Each man who joins WRC signs a pledge that he will not condone violence against women. And they are asked to think about – and try to incorporate – seven behaviors identified by the International White Ribbon Campaign Committee to help end gender-based violence and promote gender equity, healthy relationships and positive ideals of masculinity:
- Think about the kind of man you want to be. Be true to yourself.
- Never use force, threats, or violence in your relationships with others.
- Wear a white ribbon and speak out against violence against women.
- Be a good role model and share with those around you the importance of respecting women and girls.
- Learn about the impact of violence against women in our communities.
- Challenge and speak out against hurtful language, sexist jokes and bullying.
- Accept your role as a guy in helping end violence against women. It affects everyone.
The WRC began as an outcry to the Dec. 6, 1989 killing of 14 women students at the Ecole Polytechnique in Montreal, Canada, by gunman Marc Lepine who claimed he was “fighting feminism.” Because of the massacre, a handful of men in Canada formed the WRC because they felt they had a responsibility to urge men to speak out about violence against women. Today, there are WRCs in more than 55 countries.
If you would like more information about The Center’s WRC chapter, please contact Debra Greenwood, President/CEO of The Center at 203-334-6154, or dgreenwood@CenterForFamilyJustice.org with the words White Ribbon Campaign in the subject line.
ABOUT THE CENTER FOR FAMILY JUSTICE
The Center for Family Justice Inc. (formerly The Center for Women and Families of Eastern Fairfield County Inc.), brings all domestic, sexual and child abuse services – crisis intervention, police, prosecutors, civil/legal providers, counseling – under one roof, in our headquarters in Bridgeport, CT. Together, we work to break the cycle of violence by helping those in crisis restore their lives. Although our name has changed, we continue with the work we have provided for 12 decades, providing free, confidential, bilingual crisis services in Bridgeport, Easton, Fairfield, Monroe, Stratford and Trumbull. It is the comprehensive services our partners are providing that are streamlining the road to healing and self-sufficiency.
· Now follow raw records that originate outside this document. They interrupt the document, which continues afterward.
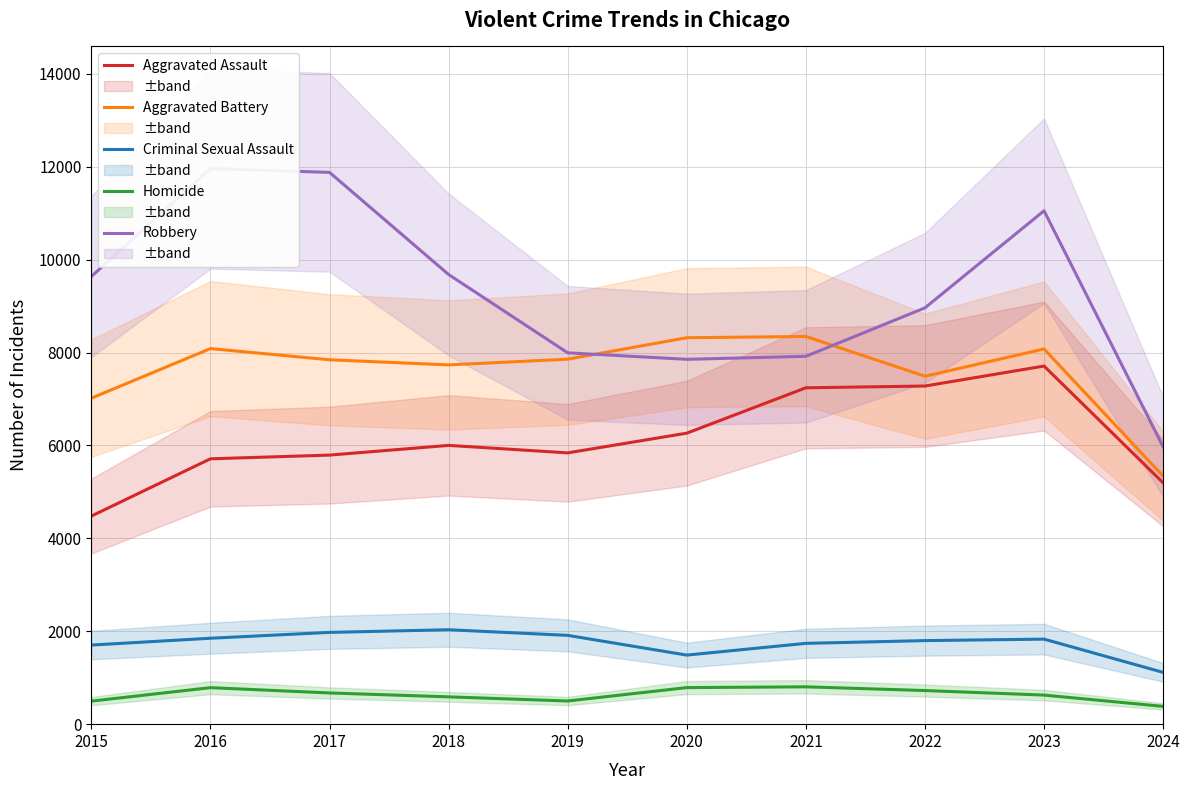

In Aggravated Battery, how many points are lower than both neighbors (excluding endpoints)?

2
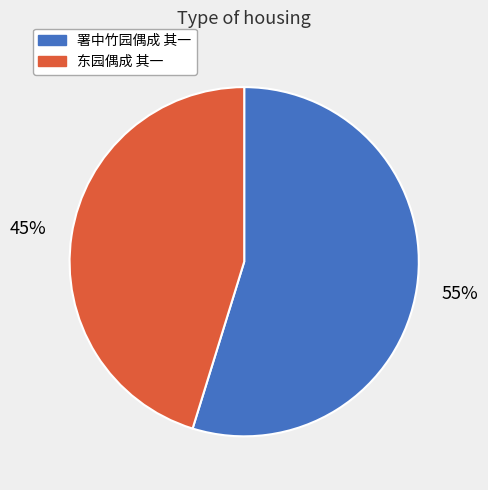

How many segments does this pie chart have?

2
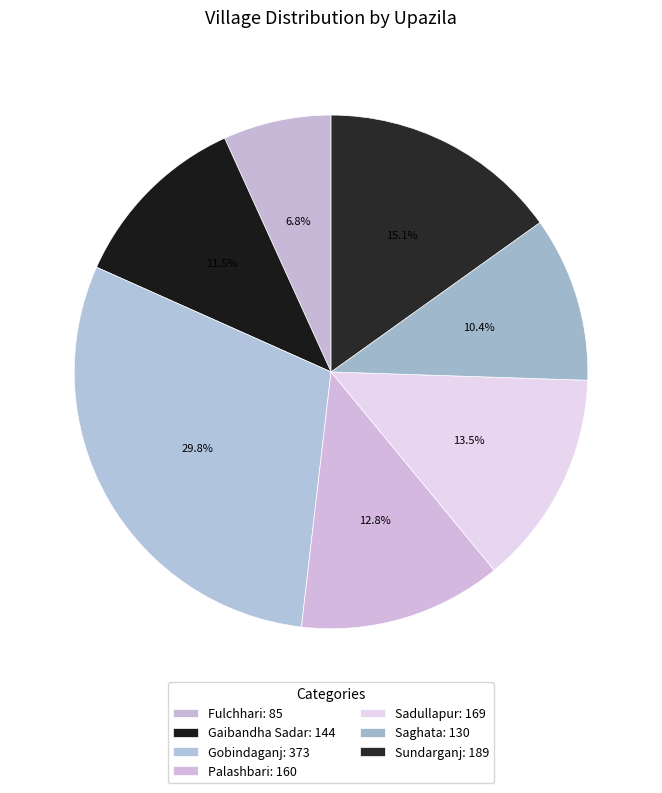

Count the number of slices in the pie.

7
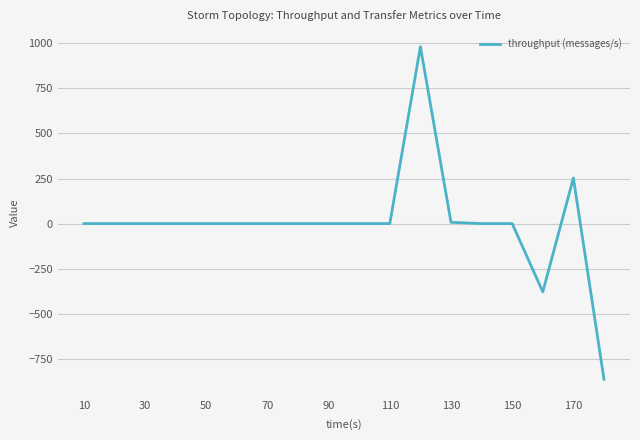

What is the maximum value shown in the chart?

982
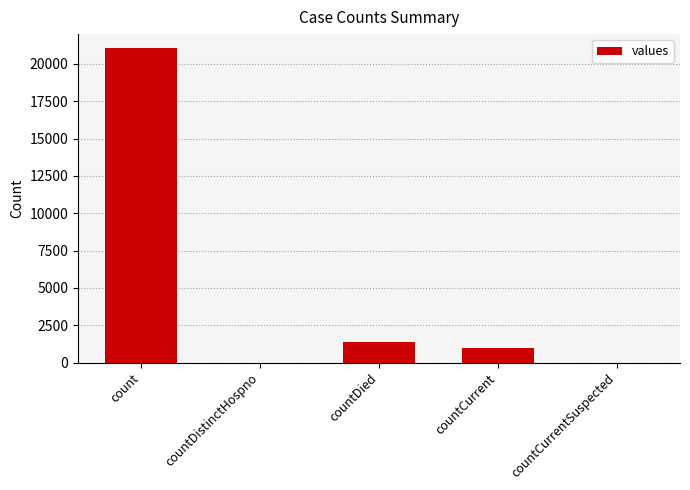

What is the maximum value shown in the chart?

21050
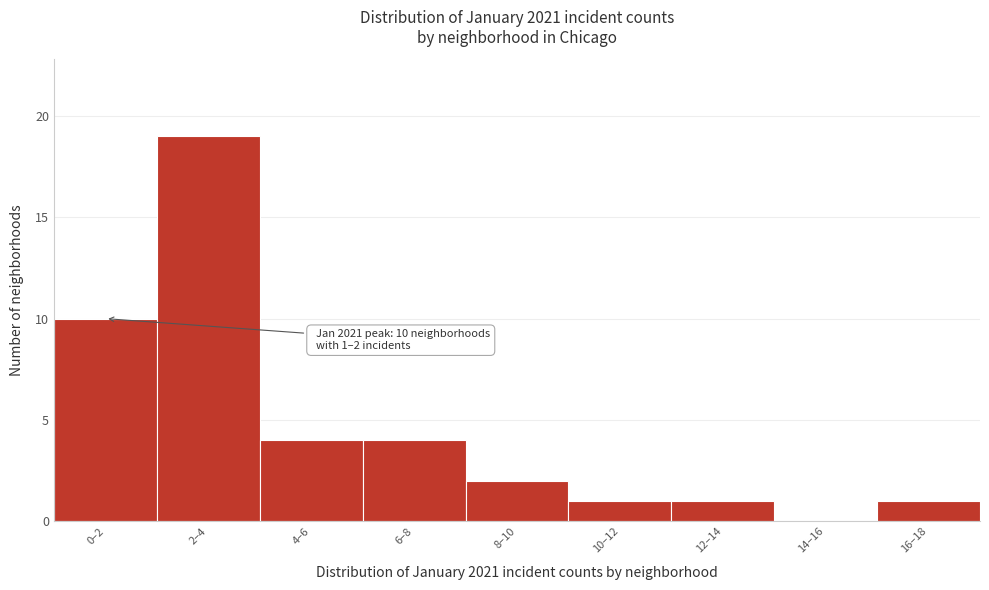

Reading left to right, what are all the values shown in this chart?

0–2=10	2–4=19	4–6=4	6–8=4	8–10=2	10–12=1	12–14=1	14–16=0	16–18=1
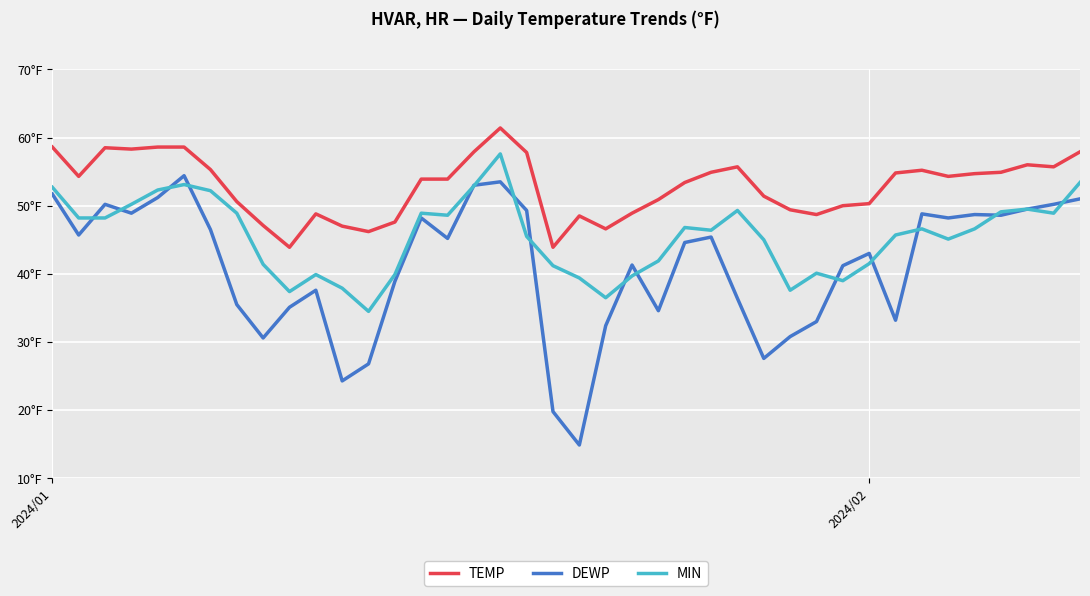

True or false: TEMP and DEWP intersect in this chart.

False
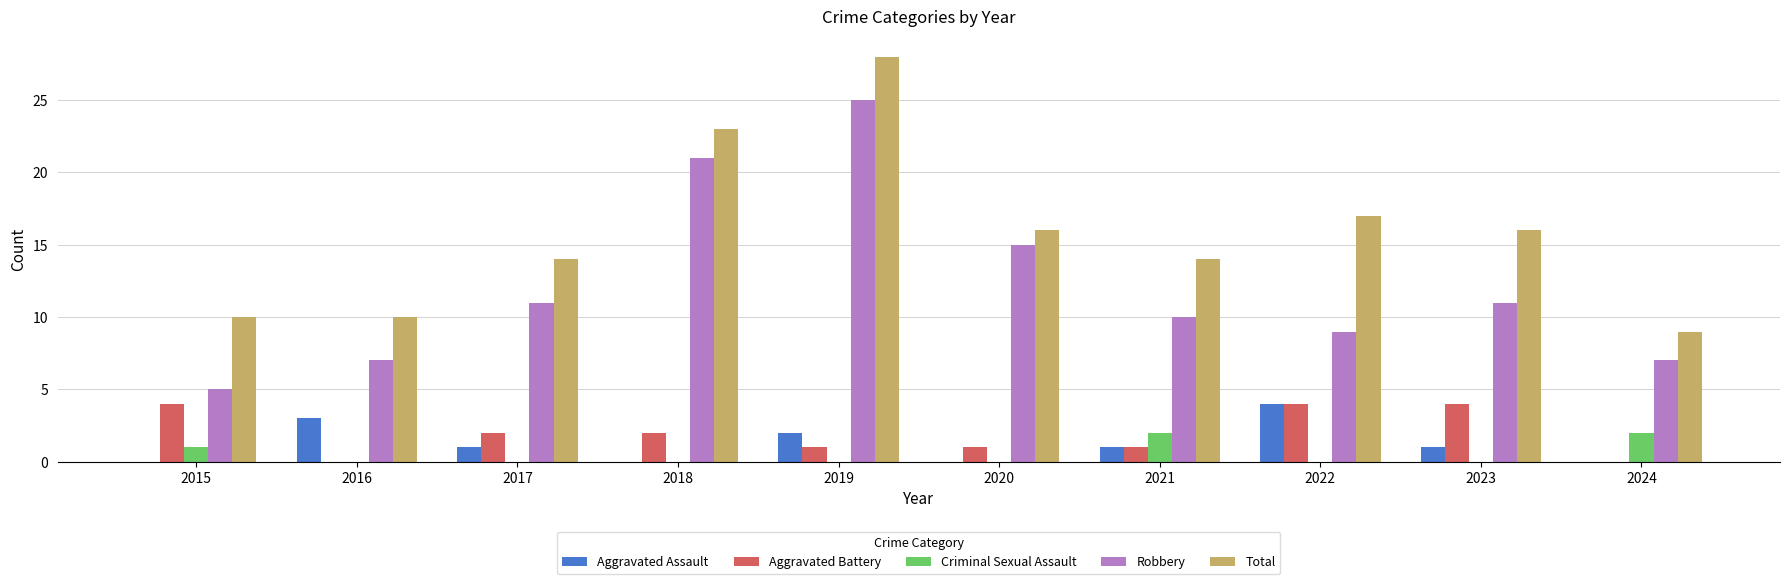

Does the chart contain stacked bars?

No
Within the past year, The Center answered more than 950 calls on a 24-hour crisis hotline; assisted with the civil and criminal court processes for more than 2,500 survivors of domestic violence; responded to more than 500 survivors of sexual assault and their families; provided a safe home for more than 100 women and children fleeing domestic abuse; coordinated the investigations of more than 170 cases of child sexual and severe physical abuse, developing service plans for the young survivors and their families; and provided psycho-educational support to more than 1,200 survivors of domestic violence, planning for their safety and promoting self-sufficiency.
As part of our mission, The Center educates approximately 4,000 members of the community about the issues of domestic violence, sexual assault and child abuse to prevent future violence and spread the word that about the services we offer at The Center for Family Justice. Annually, we teach more than 2,000 children and teens about building healthy relationships, bullying prevention and dating violence.